Но уже очень скоро последовали дела исторической важности.
В 1733 г., — спустя только восемь лет после своего учреждения, — Академия выделяет из своего малочисленного состава целый отряд ученых, во главе с Миллером и Гмелиным, для участия в знаменитой 2-ой Камчатской экспедиции, в программу которой, помимо естественно-исторических заданий, вошло изучение Сибири в историческом, археологическом и этнографическом отношениях. Что дала эта одиннадцатилетняя экспедиция, требовавшая самоотверженной работы и огромных лишений, знает весь ученый мир.

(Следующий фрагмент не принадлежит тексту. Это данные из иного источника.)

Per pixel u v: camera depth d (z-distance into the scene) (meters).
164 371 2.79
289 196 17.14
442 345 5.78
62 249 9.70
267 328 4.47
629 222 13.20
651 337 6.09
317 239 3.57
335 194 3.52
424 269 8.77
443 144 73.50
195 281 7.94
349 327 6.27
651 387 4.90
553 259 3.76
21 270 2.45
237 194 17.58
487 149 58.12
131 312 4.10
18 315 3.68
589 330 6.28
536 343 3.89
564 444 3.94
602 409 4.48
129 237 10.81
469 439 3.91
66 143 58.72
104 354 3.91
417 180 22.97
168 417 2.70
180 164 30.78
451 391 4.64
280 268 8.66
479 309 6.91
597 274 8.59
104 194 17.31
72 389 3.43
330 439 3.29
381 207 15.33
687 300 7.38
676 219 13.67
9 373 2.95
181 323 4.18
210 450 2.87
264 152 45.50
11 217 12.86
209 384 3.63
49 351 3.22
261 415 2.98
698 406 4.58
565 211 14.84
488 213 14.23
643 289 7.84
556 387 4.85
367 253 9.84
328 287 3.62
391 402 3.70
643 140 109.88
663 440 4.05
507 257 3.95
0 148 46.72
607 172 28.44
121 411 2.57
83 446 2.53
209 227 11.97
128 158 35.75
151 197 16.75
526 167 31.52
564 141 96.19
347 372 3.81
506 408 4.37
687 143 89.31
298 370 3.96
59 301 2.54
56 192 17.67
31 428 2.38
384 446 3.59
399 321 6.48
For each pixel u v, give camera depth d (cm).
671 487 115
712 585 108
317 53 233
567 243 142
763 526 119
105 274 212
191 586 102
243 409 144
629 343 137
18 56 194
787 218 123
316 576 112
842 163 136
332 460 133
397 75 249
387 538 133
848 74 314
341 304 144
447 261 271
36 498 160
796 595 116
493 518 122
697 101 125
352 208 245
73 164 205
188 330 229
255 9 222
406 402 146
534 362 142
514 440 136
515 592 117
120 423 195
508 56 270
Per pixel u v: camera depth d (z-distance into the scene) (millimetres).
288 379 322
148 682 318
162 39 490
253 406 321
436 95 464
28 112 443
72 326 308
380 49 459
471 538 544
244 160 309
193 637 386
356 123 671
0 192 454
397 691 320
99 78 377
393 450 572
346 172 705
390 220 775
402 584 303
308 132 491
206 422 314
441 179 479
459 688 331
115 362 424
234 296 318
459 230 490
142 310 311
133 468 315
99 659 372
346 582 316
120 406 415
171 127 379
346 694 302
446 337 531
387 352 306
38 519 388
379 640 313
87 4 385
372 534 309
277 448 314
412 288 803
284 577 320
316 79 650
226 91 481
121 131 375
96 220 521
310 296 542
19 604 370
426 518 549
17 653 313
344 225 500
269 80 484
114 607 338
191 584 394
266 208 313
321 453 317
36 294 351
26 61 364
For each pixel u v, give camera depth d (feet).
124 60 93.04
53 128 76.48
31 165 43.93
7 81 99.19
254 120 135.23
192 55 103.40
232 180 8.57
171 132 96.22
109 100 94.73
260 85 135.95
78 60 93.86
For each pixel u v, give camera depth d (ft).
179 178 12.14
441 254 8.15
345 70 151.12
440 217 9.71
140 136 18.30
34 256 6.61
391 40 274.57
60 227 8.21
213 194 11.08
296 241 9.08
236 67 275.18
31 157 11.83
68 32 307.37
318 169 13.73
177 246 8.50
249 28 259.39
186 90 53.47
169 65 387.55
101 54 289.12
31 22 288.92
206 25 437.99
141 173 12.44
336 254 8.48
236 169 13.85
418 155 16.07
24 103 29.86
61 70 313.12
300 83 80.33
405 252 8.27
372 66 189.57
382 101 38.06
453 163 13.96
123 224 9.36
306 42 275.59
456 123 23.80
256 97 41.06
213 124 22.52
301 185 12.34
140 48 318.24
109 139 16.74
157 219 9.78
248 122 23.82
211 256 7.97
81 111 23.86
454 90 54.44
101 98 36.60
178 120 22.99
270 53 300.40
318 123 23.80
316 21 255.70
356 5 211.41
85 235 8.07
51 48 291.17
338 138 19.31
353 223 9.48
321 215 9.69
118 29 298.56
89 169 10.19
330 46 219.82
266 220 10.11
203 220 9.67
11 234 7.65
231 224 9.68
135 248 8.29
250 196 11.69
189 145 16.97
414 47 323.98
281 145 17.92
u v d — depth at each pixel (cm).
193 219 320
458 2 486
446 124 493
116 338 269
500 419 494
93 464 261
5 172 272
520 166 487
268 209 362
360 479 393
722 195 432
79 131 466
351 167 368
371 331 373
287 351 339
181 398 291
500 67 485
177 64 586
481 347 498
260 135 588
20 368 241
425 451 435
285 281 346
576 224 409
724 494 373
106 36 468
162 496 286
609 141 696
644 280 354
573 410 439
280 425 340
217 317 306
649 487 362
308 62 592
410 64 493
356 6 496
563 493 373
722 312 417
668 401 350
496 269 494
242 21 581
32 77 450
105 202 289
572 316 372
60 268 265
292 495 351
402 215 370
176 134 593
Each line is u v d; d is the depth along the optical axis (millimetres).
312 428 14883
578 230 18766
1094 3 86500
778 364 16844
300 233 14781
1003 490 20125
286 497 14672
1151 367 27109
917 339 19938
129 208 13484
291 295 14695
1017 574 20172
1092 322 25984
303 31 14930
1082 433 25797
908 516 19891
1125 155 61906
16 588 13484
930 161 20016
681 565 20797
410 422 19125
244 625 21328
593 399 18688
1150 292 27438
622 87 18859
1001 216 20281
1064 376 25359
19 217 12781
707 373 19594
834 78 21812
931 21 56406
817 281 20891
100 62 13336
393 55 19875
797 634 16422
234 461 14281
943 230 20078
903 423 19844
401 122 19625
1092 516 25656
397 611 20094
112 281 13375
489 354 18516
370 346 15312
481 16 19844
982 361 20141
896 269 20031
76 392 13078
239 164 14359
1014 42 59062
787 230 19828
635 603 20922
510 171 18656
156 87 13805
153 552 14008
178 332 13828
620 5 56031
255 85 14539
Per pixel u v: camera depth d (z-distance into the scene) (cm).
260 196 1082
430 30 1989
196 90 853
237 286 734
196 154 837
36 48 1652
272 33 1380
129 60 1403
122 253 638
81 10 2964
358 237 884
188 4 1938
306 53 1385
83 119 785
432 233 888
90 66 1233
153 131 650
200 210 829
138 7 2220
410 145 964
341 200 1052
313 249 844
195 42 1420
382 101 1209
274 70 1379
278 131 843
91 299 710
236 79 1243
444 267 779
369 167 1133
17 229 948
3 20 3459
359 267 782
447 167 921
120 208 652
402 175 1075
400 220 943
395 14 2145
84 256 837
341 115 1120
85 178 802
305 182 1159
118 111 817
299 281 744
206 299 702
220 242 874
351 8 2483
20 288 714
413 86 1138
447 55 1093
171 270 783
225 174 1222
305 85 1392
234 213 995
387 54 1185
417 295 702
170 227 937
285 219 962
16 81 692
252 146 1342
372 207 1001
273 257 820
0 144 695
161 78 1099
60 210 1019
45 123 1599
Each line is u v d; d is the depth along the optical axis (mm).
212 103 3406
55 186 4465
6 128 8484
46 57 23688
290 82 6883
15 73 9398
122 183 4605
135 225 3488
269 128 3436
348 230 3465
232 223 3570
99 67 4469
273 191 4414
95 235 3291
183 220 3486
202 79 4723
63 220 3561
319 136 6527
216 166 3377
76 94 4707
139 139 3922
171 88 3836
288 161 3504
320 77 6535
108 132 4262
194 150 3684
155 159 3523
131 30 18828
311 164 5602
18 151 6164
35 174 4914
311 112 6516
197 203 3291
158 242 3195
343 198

Классическими памятниками этой работы в области этнографии остаются: первая научная история Сибири Миллера и монументальное собрание исторических материалов, ради которых Миллеру пришлось перерыть все архивы Сибири и которые до сих пор остаются главнейшим источником Истории и Исторической Этнографии Азиатской России; четырехтомное описание десятилетнего путешествия Гмелина, которому наука обязана первыми точными данными о народах Сибири; двухтомная работа о Камчатке студента Крашенинникова, в которой, наряду с подробным очерком естественно-исторических условий, с гениальной вдумчивостью и проникновенной наблюдательностью увековечен всесторонне быт туземного населения таким, каким он был до вторжения русского элемента и, наконец, дополняющая и подтверждающая данные этой работы посмертная работа безвременно погибшего знаменитого Стеллера.
Книга Крашенинникова сейчас после появления была переведена на иностранные языки и до сих пор остается единственным вполне научным источником сведений о тогдашнем быте ныне совершенно обрусевших туземцев Камчатки.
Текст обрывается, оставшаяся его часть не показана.